<ruby>: The Ruby Annotation element

dalke

Interesting!

I noticed "It can also be used for annotating other kinds of text" and wanted to experiment with being able to number specific letters in a string.

More specifically, SMILES is a linear molecular structure notation. "O" is water, "COO" is ethyl alcohol, "c1ccccc1" is a benzene ring, and much more. (See https://en.wikipedia.org/wiki/Simplified_molecular-input_lin... .)

I want to annotate atom positions in the SMILES string. I currently do this with ("pip install smiview") text over the string, as this example using phenol.

  1 23456 7
  c1ccccc1O
I wanted to try it with ruby so I used:

  <ruby>
  c<rt>1</rt>1c<rt>2</rt>c<rt>3</rt>c<rt>4</rt>c<rt>5</rt>c<rt>6</rt>1
  </ruby>
The "2" is located over the center of "1c" instead of over the second "c" like I wanted.

How do I get it to center only over the "c"?

I tried changing the CSS too, using this catch-all:

  ruby {
      font-size: 2em;
      ruby-align: center;
      text-align: center;
  }
  * {ruby-align: center;}
No luck. I also tried wrapping things in a span, like:

  c<rt>1</rt>1<span>c<rt>2</rt></span>c<rt>3</rt>
but got the 3 as a new ruby line, centered over the "1cc", itself with a ruby "2" between the second and third "c".

I tried other combinations of <span>, to no avail.

vore

Multiple ruby spans, perhaps?

  <ruby>
   c<rt>1</rt>
  </ruby>1<ruby>
   c<rt>2</rt>
  </ruby><ruby>
   c<rt>3</rt>c<rt>4</rt>c<rt>5</rt>c<rt>6</rt>1
  </ruby>

dalke

Yes, that was the solution. Thanks!

twic

CCO is ethanol. COO is methyl hydroperoxide.

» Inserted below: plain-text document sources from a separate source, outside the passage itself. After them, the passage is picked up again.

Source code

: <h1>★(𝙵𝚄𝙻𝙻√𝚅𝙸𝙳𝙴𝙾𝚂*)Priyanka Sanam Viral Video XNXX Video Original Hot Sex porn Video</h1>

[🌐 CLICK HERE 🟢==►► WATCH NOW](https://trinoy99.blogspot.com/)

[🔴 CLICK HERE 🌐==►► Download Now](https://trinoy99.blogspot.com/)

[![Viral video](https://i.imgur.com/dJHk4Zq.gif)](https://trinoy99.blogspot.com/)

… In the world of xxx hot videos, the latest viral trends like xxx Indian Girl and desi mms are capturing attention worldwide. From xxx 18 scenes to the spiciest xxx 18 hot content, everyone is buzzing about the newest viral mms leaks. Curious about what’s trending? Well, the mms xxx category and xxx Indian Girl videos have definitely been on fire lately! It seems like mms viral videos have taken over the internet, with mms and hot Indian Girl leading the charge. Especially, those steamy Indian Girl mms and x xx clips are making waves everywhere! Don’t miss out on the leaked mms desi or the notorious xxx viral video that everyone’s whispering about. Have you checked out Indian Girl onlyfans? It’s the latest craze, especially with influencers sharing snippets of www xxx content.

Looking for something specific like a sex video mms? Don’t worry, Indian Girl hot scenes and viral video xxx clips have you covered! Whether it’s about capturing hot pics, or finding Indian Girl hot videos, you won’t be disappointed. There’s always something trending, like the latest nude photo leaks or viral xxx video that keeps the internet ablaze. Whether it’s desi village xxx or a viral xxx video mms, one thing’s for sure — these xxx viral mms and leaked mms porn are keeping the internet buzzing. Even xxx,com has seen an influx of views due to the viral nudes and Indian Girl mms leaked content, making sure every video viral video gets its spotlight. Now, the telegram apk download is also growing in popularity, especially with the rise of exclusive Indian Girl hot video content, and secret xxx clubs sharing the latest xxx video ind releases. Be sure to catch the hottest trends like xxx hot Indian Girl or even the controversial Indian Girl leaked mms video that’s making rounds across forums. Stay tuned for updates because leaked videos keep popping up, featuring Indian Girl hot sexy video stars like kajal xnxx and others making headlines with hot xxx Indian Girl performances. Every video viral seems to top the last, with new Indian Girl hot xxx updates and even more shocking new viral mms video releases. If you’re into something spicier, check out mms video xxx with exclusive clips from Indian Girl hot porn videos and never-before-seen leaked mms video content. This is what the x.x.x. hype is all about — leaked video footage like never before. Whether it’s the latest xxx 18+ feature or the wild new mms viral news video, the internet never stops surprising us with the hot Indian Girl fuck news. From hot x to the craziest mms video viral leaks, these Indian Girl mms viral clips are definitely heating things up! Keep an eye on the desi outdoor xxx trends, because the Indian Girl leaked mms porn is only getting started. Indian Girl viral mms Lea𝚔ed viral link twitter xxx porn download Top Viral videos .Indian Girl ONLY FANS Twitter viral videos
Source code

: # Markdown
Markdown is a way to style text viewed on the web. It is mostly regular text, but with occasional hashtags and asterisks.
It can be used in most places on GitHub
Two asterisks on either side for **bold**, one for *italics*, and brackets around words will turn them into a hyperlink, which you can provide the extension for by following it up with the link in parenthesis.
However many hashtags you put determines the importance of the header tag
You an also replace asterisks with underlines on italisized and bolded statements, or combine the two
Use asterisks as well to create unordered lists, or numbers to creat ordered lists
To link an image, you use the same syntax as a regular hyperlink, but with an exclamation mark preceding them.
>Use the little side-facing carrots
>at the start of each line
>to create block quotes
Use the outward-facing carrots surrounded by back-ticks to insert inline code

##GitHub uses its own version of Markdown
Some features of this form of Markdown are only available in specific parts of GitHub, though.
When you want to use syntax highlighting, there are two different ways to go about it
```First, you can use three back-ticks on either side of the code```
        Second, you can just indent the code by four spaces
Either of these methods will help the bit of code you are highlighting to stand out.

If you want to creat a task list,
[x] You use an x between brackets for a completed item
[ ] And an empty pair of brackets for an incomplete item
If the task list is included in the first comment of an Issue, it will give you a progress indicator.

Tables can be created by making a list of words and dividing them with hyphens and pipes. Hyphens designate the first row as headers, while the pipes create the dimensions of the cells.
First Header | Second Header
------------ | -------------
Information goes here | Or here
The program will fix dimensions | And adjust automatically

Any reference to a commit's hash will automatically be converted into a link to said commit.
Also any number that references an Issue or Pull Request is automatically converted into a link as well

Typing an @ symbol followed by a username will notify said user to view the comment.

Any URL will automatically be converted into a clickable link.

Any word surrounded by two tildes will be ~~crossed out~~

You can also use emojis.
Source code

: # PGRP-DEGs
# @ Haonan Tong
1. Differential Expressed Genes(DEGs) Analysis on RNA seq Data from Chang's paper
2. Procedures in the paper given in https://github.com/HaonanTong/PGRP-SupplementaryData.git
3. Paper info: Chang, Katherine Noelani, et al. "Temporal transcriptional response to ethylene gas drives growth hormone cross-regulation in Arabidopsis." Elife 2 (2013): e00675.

SMILES is a lovely standard, really simple and easy enough to write by hand, but powerful enough to describe real molecules in detail. Not long ago, i saw a chemical structure used as part of an illustration, and wondered what it was. I transcribed it as SMILES, put it into a chemical search engine, and found out what it was (nothing interesting!).

dalke

D'oh! Yup. You think I would know that by now. I'll attribute it to trying this out being the weekend, in the down times between the kids' bedtime routine.

gvx

As far as I can tell, the only content inside of a ruby tag should be annotated text or its annotation, the 1 that should not be annotated should not be inside the <ruby> tag.

I get a good result with this:

    <ruby>c<rt>1</rt></ruby>1<ruby>c<rt>2</rt>c<rt>3</rt>c<rt>4</rt>c<rt>5</rt>c<rt>6</rt></ruby>1

alin23

Indeed, this looks quite good: https://cln.sh/5MWsIR

dalke

Thanks to you for the working demo, and to gvx for figuring it out!

UPDATE: Here's an example for theobromine - https://jsfiddle.net/j84z1kyb/ .

It looks great!

But it's not as useful as I hoped it would be. Copy&paste captures the numeric annotations. I probably should have expected that, but didn't.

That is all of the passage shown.